Alternative known techniques for geolocating a wireless communication subscriber unit within a wireless communication network use measurement data obtained by the wireless communication subscriber unit comprising signal transmission and reception timing information. Wireless communication networks fall into two broad categories:                (i) Synchronous networks, such as Code Division Multiple Access systems, e.g. CDMA 2000. In synchronous networks, the timing offset between different basestations is constant. The amount of the offset is known to wireless mobile communication units that are using the network. In the example of CDMA2000, the timing offset is both known and constant, because each basestation's timing is locked to a Global Positioning System satellite.        (ii) Asynchronous networks, such as the Universal Mobile Telephone System (UMTS). In asynchronous networks, the timing offset between different basestations is not constant. Wireless mobile communication units in asynchronous networks are not provided with information about the timing offset between basestation timing references. In addition, these references drift over time, relative both to absolute timing references, as well as to each other.        
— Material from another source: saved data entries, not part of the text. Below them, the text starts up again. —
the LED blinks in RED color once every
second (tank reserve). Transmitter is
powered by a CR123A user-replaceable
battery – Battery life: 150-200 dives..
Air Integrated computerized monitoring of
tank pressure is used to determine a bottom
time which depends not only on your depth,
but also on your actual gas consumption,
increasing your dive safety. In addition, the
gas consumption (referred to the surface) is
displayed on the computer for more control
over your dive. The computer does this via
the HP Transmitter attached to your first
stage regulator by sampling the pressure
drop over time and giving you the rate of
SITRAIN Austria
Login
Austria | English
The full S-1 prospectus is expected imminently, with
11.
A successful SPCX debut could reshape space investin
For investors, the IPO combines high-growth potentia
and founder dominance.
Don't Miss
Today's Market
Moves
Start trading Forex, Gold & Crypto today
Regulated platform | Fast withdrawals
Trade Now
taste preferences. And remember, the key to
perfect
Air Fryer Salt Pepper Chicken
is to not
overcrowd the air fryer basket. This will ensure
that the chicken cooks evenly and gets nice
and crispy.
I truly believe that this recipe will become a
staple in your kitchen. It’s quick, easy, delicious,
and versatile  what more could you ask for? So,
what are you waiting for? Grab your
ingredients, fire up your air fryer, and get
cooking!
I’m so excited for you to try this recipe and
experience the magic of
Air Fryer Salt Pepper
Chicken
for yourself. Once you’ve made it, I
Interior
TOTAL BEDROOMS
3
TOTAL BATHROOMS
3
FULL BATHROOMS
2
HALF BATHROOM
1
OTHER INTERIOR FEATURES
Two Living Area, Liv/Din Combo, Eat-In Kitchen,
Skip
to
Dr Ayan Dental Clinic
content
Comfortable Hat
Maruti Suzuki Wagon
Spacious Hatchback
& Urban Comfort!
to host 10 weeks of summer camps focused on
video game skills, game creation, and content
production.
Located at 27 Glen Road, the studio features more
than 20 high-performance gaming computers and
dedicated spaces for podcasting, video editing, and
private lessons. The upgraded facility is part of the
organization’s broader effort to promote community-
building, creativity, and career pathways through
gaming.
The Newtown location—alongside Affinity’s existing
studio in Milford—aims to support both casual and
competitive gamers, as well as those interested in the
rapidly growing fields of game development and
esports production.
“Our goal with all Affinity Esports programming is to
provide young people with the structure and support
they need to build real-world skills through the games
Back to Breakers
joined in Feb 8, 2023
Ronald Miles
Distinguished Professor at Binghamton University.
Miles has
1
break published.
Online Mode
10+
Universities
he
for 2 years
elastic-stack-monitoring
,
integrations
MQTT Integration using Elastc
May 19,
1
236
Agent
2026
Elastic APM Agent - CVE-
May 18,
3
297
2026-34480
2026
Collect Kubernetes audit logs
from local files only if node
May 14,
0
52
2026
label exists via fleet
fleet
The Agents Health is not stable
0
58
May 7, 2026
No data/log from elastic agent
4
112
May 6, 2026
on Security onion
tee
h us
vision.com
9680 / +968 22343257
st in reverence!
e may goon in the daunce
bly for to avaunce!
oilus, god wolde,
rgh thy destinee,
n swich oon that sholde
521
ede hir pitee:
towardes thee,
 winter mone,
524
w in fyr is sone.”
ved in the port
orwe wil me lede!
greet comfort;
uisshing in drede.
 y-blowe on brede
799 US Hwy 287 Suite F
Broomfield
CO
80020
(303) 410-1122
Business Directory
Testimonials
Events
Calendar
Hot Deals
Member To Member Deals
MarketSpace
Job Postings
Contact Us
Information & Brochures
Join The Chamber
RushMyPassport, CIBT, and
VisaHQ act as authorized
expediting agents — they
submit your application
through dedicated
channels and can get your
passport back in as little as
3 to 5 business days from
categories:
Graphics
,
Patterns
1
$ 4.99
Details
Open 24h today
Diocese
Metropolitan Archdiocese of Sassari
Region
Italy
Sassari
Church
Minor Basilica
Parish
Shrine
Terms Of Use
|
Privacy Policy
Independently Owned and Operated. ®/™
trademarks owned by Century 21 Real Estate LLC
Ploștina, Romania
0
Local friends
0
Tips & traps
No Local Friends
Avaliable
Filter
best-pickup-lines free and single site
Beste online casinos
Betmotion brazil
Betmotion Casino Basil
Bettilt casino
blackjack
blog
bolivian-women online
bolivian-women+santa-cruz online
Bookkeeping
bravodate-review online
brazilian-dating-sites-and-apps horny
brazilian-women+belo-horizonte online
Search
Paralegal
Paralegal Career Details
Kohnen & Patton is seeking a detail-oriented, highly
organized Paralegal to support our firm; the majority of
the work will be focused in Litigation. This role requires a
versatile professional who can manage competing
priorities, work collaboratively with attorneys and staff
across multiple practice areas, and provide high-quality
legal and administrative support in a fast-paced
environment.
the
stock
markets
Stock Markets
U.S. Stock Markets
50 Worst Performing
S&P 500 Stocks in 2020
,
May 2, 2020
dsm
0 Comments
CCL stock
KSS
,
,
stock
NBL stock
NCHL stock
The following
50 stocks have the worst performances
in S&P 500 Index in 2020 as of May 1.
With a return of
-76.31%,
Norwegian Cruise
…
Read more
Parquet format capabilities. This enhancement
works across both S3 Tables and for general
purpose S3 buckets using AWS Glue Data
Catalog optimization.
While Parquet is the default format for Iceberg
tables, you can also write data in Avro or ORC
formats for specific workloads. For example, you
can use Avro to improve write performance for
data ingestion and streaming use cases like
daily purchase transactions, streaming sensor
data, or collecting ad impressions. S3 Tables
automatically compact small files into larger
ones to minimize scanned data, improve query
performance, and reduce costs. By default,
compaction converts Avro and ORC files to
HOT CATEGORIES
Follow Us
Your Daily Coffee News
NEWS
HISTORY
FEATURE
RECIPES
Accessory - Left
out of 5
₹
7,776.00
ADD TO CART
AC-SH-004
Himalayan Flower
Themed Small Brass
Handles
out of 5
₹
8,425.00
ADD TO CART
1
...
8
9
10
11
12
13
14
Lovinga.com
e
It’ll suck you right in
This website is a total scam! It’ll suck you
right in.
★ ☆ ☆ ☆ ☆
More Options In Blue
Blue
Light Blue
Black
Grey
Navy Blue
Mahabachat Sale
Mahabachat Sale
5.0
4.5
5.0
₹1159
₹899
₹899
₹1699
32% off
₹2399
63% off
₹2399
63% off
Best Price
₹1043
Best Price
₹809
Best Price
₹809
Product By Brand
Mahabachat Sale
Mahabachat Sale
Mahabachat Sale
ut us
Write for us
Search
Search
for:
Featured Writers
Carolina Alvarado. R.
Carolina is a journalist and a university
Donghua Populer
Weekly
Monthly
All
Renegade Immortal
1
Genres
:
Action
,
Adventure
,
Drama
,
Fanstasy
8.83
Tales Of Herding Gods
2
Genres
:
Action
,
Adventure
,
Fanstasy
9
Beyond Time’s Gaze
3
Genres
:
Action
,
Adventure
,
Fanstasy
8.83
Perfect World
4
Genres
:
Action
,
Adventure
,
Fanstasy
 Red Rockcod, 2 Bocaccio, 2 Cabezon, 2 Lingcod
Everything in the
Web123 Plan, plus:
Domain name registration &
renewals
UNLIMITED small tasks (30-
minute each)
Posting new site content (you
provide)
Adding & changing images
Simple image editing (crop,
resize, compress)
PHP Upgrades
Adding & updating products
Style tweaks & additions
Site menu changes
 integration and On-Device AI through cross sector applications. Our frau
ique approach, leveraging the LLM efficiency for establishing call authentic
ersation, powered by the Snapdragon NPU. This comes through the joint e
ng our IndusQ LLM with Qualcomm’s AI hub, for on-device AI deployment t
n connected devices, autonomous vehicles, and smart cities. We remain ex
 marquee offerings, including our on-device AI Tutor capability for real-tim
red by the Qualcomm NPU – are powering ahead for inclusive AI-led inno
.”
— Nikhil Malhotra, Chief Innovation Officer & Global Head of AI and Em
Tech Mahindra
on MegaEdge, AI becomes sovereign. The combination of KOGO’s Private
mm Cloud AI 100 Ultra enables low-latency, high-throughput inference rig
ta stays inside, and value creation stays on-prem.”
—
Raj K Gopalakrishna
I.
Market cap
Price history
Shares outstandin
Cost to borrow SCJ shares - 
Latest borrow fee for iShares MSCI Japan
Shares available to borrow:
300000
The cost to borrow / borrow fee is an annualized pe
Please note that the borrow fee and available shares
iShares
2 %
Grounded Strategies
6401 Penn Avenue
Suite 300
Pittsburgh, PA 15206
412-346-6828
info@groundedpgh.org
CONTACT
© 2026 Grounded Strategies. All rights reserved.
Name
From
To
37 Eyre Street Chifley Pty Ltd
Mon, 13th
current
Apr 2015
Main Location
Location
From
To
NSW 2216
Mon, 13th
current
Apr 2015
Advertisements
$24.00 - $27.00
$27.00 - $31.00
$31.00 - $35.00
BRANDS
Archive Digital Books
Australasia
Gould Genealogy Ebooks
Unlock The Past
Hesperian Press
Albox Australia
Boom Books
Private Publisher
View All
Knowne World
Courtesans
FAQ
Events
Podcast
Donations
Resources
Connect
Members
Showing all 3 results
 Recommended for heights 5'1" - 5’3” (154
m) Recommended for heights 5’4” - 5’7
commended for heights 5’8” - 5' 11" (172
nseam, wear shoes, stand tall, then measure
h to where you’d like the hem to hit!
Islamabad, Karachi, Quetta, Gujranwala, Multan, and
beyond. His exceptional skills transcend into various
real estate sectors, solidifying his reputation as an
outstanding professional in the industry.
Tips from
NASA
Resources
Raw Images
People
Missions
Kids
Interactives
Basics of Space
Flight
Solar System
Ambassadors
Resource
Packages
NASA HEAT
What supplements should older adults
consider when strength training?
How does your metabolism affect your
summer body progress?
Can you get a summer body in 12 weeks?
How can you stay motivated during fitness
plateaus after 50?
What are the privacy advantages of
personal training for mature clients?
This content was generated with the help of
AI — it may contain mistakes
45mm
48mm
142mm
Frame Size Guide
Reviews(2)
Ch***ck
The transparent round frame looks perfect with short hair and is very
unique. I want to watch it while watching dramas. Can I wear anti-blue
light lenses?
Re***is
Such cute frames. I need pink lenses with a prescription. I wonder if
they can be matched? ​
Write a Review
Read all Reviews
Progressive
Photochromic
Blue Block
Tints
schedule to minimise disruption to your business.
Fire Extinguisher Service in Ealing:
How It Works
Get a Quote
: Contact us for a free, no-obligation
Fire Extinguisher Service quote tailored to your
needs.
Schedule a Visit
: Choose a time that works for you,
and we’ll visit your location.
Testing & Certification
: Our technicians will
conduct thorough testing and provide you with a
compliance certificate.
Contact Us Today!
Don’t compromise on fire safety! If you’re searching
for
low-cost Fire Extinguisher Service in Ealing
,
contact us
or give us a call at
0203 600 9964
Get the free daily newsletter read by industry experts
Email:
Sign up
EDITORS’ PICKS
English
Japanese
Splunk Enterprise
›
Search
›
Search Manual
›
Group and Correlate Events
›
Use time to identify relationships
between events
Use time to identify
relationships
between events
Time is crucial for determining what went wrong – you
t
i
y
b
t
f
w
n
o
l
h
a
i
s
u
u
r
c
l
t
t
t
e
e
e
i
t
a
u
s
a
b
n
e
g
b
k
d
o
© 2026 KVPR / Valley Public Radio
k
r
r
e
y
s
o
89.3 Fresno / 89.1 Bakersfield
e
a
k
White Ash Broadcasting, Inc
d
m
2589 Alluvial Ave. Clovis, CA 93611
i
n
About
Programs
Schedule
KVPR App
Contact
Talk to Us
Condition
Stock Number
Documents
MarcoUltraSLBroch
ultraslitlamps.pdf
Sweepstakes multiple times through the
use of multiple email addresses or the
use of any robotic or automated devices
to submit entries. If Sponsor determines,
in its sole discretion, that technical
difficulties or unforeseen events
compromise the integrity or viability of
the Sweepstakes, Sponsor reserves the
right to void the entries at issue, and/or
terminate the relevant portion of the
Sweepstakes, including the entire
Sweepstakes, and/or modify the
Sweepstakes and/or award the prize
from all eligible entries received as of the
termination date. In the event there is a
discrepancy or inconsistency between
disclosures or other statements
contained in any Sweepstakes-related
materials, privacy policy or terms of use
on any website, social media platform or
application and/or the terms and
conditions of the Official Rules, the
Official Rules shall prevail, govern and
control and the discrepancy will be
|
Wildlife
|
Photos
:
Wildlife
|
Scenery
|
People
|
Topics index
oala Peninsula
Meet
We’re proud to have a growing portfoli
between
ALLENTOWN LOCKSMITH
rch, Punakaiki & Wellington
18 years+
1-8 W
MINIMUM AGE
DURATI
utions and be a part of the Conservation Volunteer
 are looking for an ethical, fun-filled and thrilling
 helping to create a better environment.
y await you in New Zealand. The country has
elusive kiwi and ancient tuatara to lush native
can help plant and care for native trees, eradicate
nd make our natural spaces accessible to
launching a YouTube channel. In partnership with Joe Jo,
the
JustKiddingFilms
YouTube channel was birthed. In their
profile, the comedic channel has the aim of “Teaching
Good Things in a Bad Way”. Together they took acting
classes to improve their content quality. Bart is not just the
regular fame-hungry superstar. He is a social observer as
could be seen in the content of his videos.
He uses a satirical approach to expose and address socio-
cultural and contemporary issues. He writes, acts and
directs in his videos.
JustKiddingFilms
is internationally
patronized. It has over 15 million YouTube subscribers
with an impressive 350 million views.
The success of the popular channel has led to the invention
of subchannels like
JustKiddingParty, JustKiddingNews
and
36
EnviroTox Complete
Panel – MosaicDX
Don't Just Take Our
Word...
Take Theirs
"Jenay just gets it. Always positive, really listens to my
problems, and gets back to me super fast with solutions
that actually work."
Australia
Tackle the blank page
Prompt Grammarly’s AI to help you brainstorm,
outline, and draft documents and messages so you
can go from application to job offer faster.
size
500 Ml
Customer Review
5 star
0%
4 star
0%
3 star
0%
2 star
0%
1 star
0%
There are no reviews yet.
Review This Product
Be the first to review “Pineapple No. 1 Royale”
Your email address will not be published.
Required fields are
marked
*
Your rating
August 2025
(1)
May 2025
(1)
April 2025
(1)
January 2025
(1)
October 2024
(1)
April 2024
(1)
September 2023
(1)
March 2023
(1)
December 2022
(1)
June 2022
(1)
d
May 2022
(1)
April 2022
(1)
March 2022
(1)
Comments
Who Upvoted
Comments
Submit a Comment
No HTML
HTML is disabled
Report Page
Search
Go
In a synchronous wireless communication network, the known timing offset information provides the cell characteristic data that make it relatively straight forward to derive a measurement of the location of a wireless communication subscriber unit from signal timing information. However, in an asynchronous network, it is much more difficult to derive a location estimate for a wireless communication subscriber unit from signal timing information because of the lack of cell timing offset information being available.
Furthermore, although LTE networks comprise synchronous networks, not every LTE network reports timing advance/offset information, and without this cell characteristic information the accurate judgement of distance from a cell site can be difficult.
Still further alternative techniques for geolocating a wireless communication subscriber unit within a wireless communication network are known that use alternative forms of measurement data obtained by the wireless communication subscriber unit, such as signal-to-noise ratio data, Arbitrary Strength Unit (ASU) data (for example that is proportional to the received signal strength measured by the wireless communication subscriber unit), OTDOA (Observed Time Difference Of Arrival), RSCP (received signal code power), etc.
A problem with each of these geolocation techniques that use measurement data obtained by the wireless communication subscriber unit in conjunction with cell characteristic data to derive location estimates for the wireless communication is that of deriving and keeping up-to-date cell specific characteristic data in a cost effective manner.
Thus, there is a need for a method and apparatus for enabling characteristics for cells within wireless communication networks to be accurately modelled.